Make sure your children’s ID cards match your address
Posted October 18th, 2016.
Categories: Child Custody, Custody Tips, Family Law.
It sounds like a routine administrative task, but it could have important consequences in a custody case: Make sure your children’s identification cards and registration records reflect your home address. Especially where the child has been moving between one parent and another, or where the family has moved recently as a whole, it is important to update ID cards to reflect the child’s permanent and current home address.
When a parent fails to maintain updated records and ID cards for the kids, a court may draw improper inferences. A judge could infer that the parent is transient, unstable, and not intending to remain at the same address for long. A judge could, depending on the other facts presented, conclude that the parent is trying to mislead creditors or authorities about where she and the children are really living. A judge could, if nothing else, think that the parent is just irresponsible by failing to manage her children’s identification cards and records.
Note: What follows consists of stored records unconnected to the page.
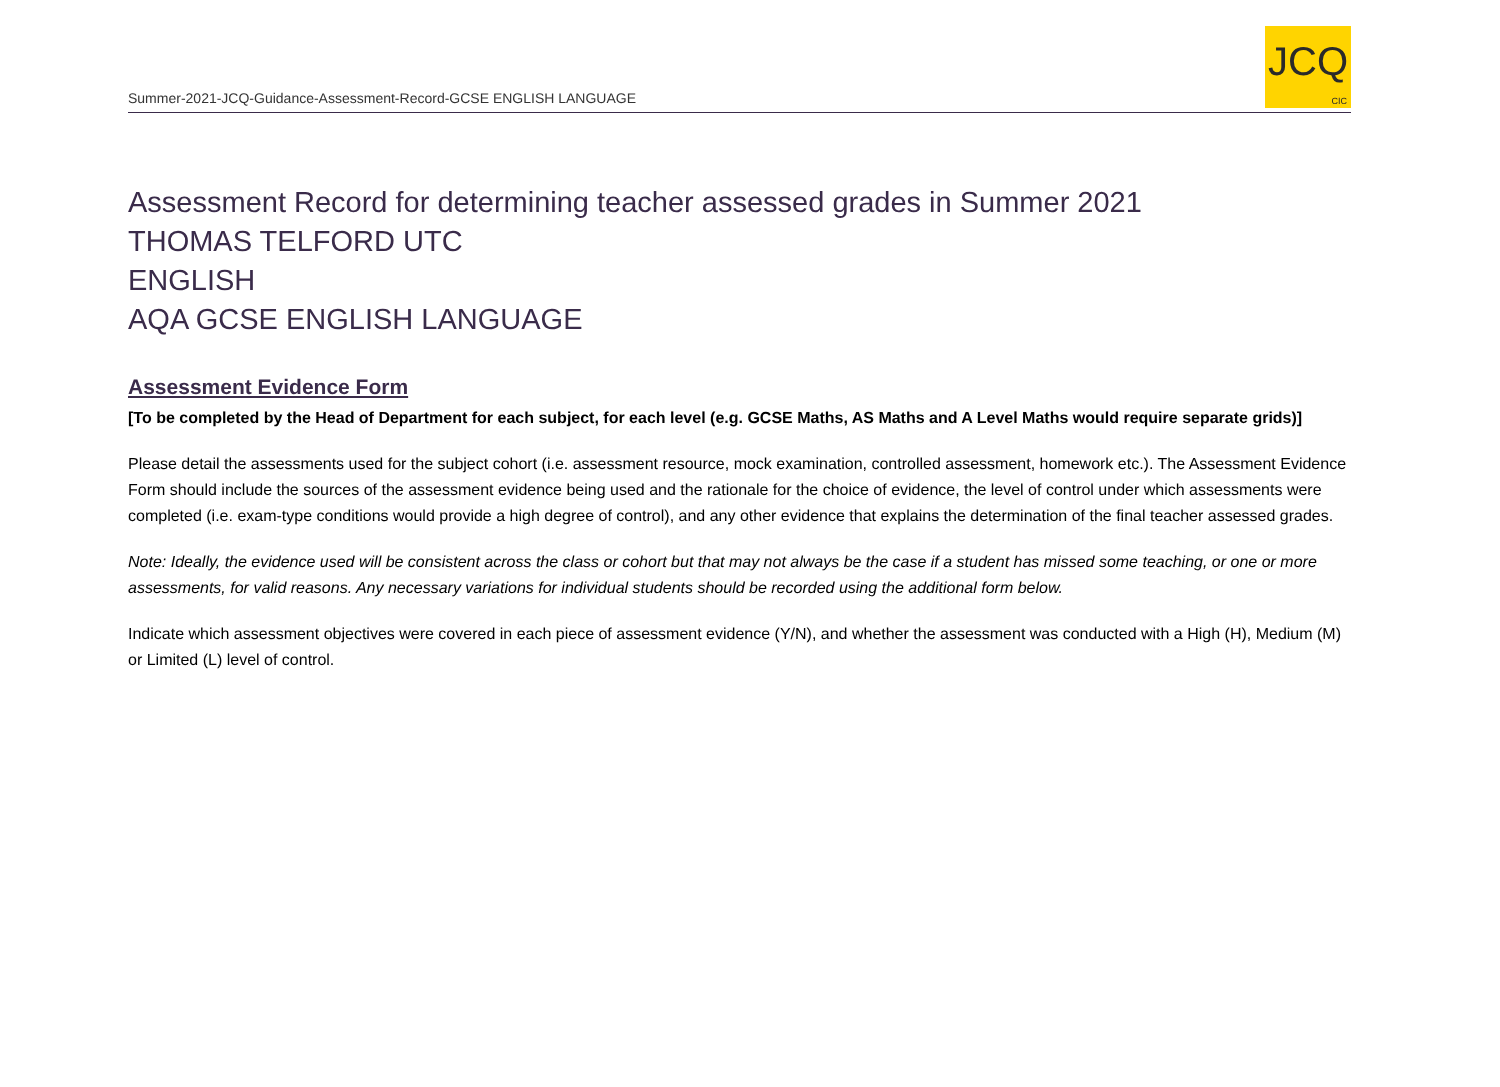Summer-2021-JCQ-Guidance-Assessment-Record-GCSE ENGLISH LANGUAGE
JCQ
CIC
Assessment Record for determining teacher assessed grades in Summer 2021
THOMAS TELFORD UTC
ENGLISH
AQA GCSE ENGLISH LANGUAGE
Assessment Evidence Form
[To be completed by the Head of Department for each subject, for each level (e.g. GCSE Maths, AS Maths and A Level Maths would require separate grids)]
Please detail the assessments used for the subject cohort (i.e. assessment resource, mock examination, controlled assessment, homework etc.). The Assessment Evidence Form should include the sources of the assessment evidence being used and the rationale for the choice of evidence, the level of control under which assessments were completed (i.e. exam-type conditions would provide a high degree of control), and any other evidence that explains the determination of the final teacher assessed grades.
Note: Ideally, the evidence used will be consistent across the class or cohort but that may not always be the case if a student has missed some teaching, or one or more assessments, for valid reasons. Any necessary variations for individual students should be recorded using the additional form below.
Indicate which assessment objectives were covered in each piece of assessment evidence (Y/N), and whether the assessment was conducted with a High (H), Medium (M) or Limited (L) level of control.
If you are the custodial parent, then your home is the child’s main address. If you have a custody or visitation arrangement that’s defined by different terms (for example, you have “majority timesharing” of the child under Florida law), then your home is likewise the main address for the child. In such cases, you should double check all of the child’s cards and papers – school ID cards, church membership cards, Little League and community sports registration papers, health insurance cards, and the like. If you live in a town in which children can obtain public licenses, such as a fishing license or a dog license, these licenses should be updated too. The same goes for children who are old enough to obtain driver’s licenses.
Updating ID cards, licenses and registration documents is part of smart record-keeping. It is one small way – but a very important way – to gain an edge in a custody case and to prevent a court from drawing an improper inference.